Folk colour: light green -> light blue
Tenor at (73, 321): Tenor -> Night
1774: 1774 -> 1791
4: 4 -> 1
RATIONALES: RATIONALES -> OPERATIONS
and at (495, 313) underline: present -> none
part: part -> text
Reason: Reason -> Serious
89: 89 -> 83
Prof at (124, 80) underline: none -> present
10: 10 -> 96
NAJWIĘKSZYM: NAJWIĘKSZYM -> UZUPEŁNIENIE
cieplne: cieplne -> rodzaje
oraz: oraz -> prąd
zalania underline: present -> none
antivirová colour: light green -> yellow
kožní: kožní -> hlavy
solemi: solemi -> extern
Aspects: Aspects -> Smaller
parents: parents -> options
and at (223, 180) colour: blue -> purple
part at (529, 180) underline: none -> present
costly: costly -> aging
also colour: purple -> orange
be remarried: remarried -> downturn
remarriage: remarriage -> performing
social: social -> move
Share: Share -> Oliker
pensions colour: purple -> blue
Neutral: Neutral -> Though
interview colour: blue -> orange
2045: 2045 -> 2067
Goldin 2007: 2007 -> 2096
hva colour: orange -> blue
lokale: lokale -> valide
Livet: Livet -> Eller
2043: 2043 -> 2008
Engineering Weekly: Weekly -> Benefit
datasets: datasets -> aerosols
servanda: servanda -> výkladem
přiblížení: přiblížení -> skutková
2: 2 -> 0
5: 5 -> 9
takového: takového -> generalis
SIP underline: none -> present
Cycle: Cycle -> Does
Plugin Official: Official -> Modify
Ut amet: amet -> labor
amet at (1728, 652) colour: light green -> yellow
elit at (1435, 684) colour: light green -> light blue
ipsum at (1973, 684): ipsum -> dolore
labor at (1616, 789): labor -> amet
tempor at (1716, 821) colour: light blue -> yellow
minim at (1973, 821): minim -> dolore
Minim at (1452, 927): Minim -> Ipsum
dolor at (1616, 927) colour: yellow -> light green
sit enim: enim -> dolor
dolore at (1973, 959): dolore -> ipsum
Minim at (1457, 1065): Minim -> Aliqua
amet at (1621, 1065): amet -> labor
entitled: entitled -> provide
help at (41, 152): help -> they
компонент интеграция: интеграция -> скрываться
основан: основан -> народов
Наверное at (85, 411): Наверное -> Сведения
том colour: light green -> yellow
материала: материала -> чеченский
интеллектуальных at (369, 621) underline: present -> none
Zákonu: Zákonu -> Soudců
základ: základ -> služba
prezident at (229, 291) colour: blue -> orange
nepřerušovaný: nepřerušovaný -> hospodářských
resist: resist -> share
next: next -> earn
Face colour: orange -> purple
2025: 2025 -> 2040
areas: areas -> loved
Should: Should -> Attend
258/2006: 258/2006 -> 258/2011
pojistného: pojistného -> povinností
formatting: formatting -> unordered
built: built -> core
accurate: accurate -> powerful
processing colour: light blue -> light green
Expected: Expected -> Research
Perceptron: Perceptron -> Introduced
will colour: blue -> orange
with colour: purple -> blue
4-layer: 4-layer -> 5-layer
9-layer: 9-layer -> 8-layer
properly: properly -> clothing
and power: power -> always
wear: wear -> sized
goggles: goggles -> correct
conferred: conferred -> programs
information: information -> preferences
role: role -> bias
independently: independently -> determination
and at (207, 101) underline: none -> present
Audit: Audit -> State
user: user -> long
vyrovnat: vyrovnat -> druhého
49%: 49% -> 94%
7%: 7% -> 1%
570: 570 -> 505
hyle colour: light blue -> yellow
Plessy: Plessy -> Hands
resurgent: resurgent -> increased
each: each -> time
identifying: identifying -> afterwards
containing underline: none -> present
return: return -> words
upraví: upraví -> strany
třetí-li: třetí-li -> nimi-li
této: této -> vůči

┄┄┄┄┄┄

__WHAT YOU ARE ASKED TO DO__. Copy every line of the items above, swapping each "colour" for "color" and keeping everything else unchanged.

__TASK ANSWER__.
Folk color: light green -> light blue
Tenor at (73, 321): Tenor -> Night
1774: 1774 -> 1791
4: 4 -> 1
RATIONALES: RATIONALES -> OPERATIONS
and at (495, 313) underline: present -> none
part: part -> text
Reason: Reason -> Serious
89: 89 -> 83
Prof at (124, 80) underline: none -> present
10: 10 -> 96
NAJWIĘKSZYM: NAJWIĘKSZYM -> UZUPEŁNIENIE
cieplne: cieplne -> rodzaje
oraz: oraz -> prąd
zalania underline: present -> none
antivirová color: light green -> yellow
kožní: kožní -> hlavy
solemi: solemi -> extern
Aspects: Aspects -> Smaller
parents: parents -> options
and at (223, 180) color: blue -> purple
part at (529, 180) underline: none -> present
costly: costly -> aging
also color: purple -> orange
be remarried: remarried -> downturn
remarriage: remarriage -> performing
social: social -> move
Share: Share -> Oliker
pensions color: purple -> blue
Neutral: Neutral -> Though
interview color: blue -> orange
2045: 2045 -> 2067
Goldin 2007: 2007 -> 2096
hva color: orange -> blue
lokale: lokale -> valide
Livet: Livet -> Eller
2043: 2043 -> 2008
Engineering Weekly: Weekly -> Benefit
datasets: datasets -> aerosols
servanda: servanda -> výkladem
přiblížení: přiblížení -> skutková
2: 2 -> 0
5: 5 -> 9
takového: takového -> generalis
SIP underline: none -> present
Cycle: Cycle -> Does
Plugin Official: Official -> Modify
Ut amet: amet -> labor
amet at (1728, 652) color: light green -> yellow
elit at (1435, 684) color: light green -> light blue
ipsum at (1973, 684): ipsum -> dolore
labor at (1616, 789): labor -> amet
tempor at (1716, 821) color: light blue -> yellow
minim at (1973, 821): minim -> dolore
Minim at (1452, 927): Minim -> Ipsum
dolor at (1616, 927) color: yellow -> light green
sit enim: enim -> dolor
dolore at (1973, 959): dolore -> ipsum
Minim at (1457, 1065): Minim -> Aliqua
amet at (1621, 1065): amet -> labor
entitled: entitled -> provide
help at (41, 152): help -> they
компонент интеграция: интеграция -> скрываться
основан: основан -> народов
Наверное at (85, 411): Наверное -> Сведения
том color: light green -> yellow
материала: материала -> чеченский
интеллектуальных at (369, 621) underline: present -> none
Zákonu: Zákonu -> Soudců
základ: základ -> služba
prezident at (229, 291) color: blue -> orange
nepřerušovaný: nepřerušovaný -> hospodářských
resist: resist -> share
next: next -> earn
Face color: orange -> purple
2025: 2025 -> 2040
areas: areas -> loved
Should: Should -> Attend
258/2006: 258/2006 -> 258/2011
pojistného: pojistného -> povinností
formatting: formatting -> unordered
built: built -> core
accurate: accurate -> powerful
processing color: light blue -> light green
Expected: Expected -> Research
Perceptron: Perceptron -> Introduced
will color: blue -> orange
with color: purple -> blue
4-layer: 4-layer -> 5-layer
9-layer: 9-layer -> 8-layer
properly: properly -> clothing
and power: power -> always
wear: wear -> sized
goggles: goggles -> correct
conferred: conferred -> programs
information: information -> preferences
role: role -> bias
independently: independently -> determination
and at (207, 101) underline: none -> present
Audit: Audit -> State
user: user -> long
vyrovnat: vyrovnat -> druhého
49%: 49% -> 94%
7%: 7% -> 1%
570: 570 -> 505
hyle color: light blue -> yellow
Plessy: Plessy -> Hands
resurgent: resurgent -> increased
each: each -> time
identifying: identifying -> afterwards
containing underline: none -> present
return: return -> words
upraví: upraví -> strany
třetí-li: třetí-li -> nimi-li
této: této -> vůči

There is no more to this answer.